The case HLH Warenvertriebs GmbH and another v Germany (Joined cases C-211/03, C-299/03 and C-316/03 to C-318/03) was decided by the Court of Justice of the European Communities (First Chamber).
The applicants, HLH Warenvertriebs GmbH and another, intended to import into Germany and market certain products that were on the market as food supplements in the Netherlands. They planned to market the products also as food supplements. The applicant applied for marketing authorisation to market the products in Germany as food supplements. The applicants requested the German federal ministry for consumer protection, food and agriculture to adopt a general decision concerning marketing authorisations, pursuant to national law. The German Federal Ministry refused and they brought proceedings before the regional administrative court against this refusal. The court dismissed their actions. The main ground on which the proceedings were dismissed was that the products were medicinal products, not foodstuffs.
The applicants appealed to the higher administrative court. This court then stayed proceedings and referred the case to the Court of Justice of the European Communities (“European Court”) for a preliminary ruling regarding the interpretation of a number of provisions of Community law, in particular:-
Novel foods and novel food ingredients (Parliament and Council Regulation (EC) 258/97);
Articles 28 and 30 of the EC Treaty;
The Community code relating to medicinal products for human use (Parliament and Council Directive (EC) 2001/83);
The general principles and requirements of food law, establishing the European Food Safety Authority and laying down procedures in matters of food safety (Parliament and Council Regulation (EC) 178/2002);
The approximation of the laws of the member states relating to food supplements (Parliament and Council Directive (EC) 2002/46).
The European Court decided:
In order to classify a product as a medicinal product or as a foodstuff, all the characteristics of the product had to be taken into account as established in the initial stage of the product i.e. where it was mixed, the method by which it was used and whether with water or with yoghurt.
Regulation 178/2002 (No 4 above) constituted an additional set of rules in relation to Council Directive (EC) 2002/46 (No 5 above).

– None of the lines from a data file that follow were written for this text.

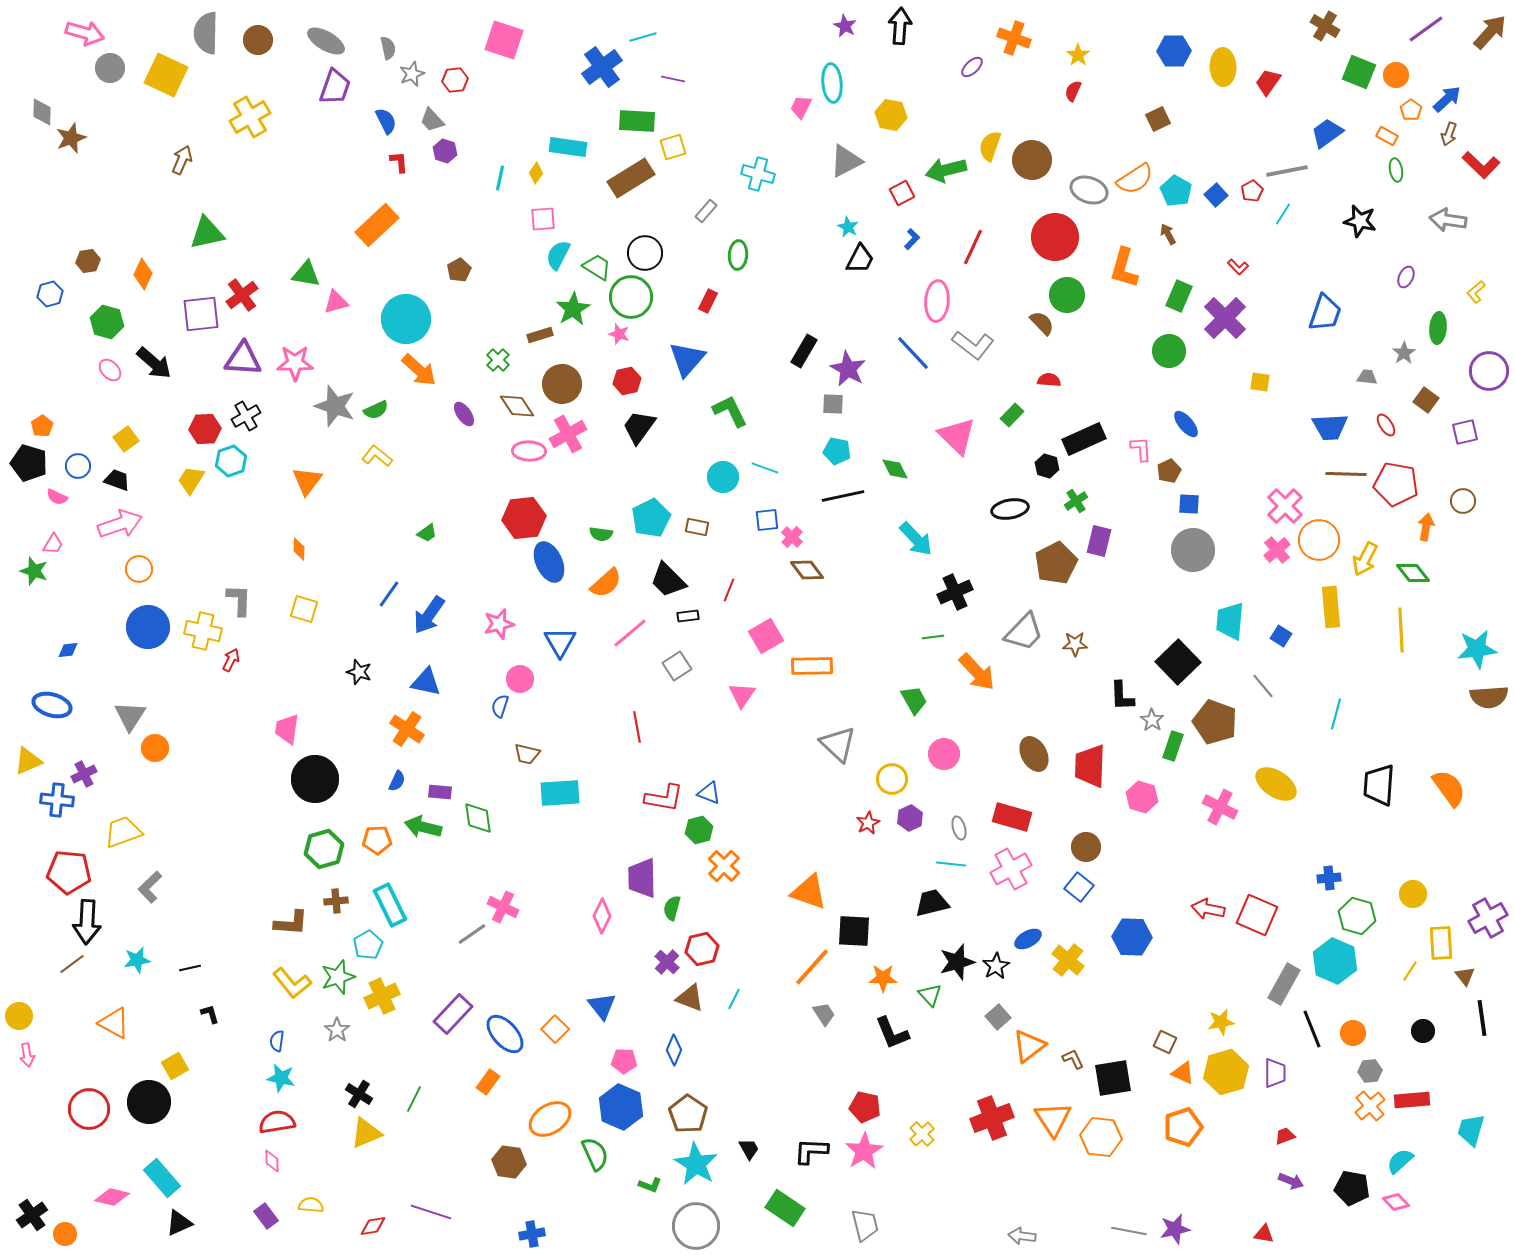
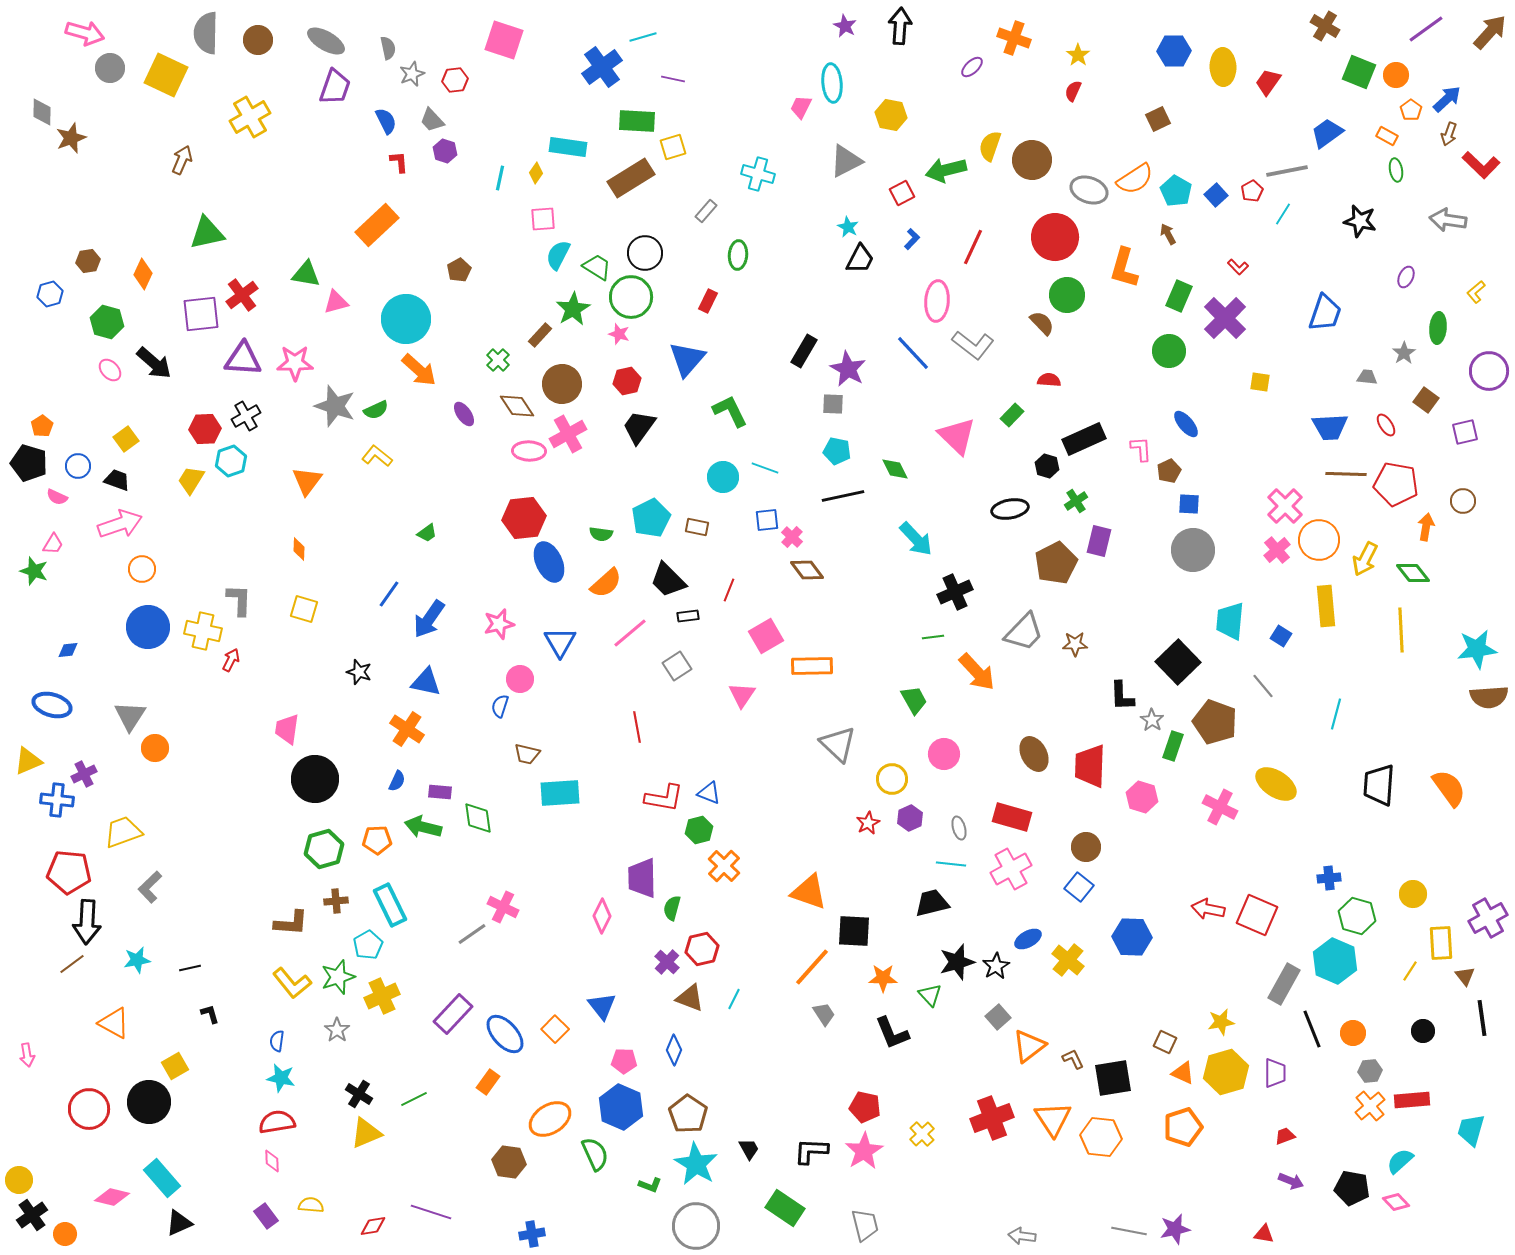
brown rectangle at (540, 335): rotated 30 degrees counterclockwise
orange circle at (139, 569): moved 3 px right
yellow rectangle at (1331, 607): moved 5 px left, 1 px up
blue arrow at (429, 615): moved 4 px down
yellow circle at (19, 1016): moved 164 px down
green line at (414, 1099): rotated 36 degrees clockwise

It was only the provisions of Community law specific to medicinal products which applied to a product that satisfied equally the conditions for classification as a foodstuff and the conditions for classification as a medicinal product.
The competent authorities in member states had to:-
use the pharmacological properties of a product to ascertain, in the light of the potential capacities of the product, whether it might, for the purposes of the second subparagraph of art 1(2) of directive 2001/83 (No 3 above), be administered to human beings with a view to making a medical diagnosis or to restoring, correcting or modifying physiological functions in human beings.
establish the risk to health of human beings of using this product in the context of the classification of the product as a medicinal product.
A product which constituted a medicinal product within the meaning of directive 2001/83 (No 3 above) might be imported into another member state only upon acquisition of a marketing authorisation issued in accordance with the provisions of that directive, even where it was lawfully marketed as a foodstuff in another member state.
The concept of ‘upper safe levels’ in art 5(1)(a) of directive 2002/46 (No 5 above) was not of importance for the purposes of drawing a distinction between medicinal products and foodstuffs.
In evaluating the risks that foodstuffs or food supplements might constitute for human health by a member state, the member state has to take into account whether there is a nutritional need in the population of that member state. However, the absence of such a nutritional need did not in itself justify, either under art 30 EC (No 1 above) or under art 12 of directive 2002/46, a complete ban on marketing foodstuffs or food supplements lawfully manufactured or placed on the market in another member state.
Article 1(2) of regulation 258/97 (No 1 above) should be interpreted to mean that a food or a food ingredient had not been used for human consumption to a significant degree within the Community if, when all the circumstances of the case were taken into account, it was established that that food or food ingredient had not been consumed in a significant quantity by humans in any of the member states before the reference date.
A national court could not directly refer questions regarding the classification of products to the European Food Safety Authority (EFSA). If the EFSA delivered an opinion, say, in a case forming the subject-matter of a dispute pending before a national court, this might constitute evidence that the national court could take into consideration in the context of that dispute.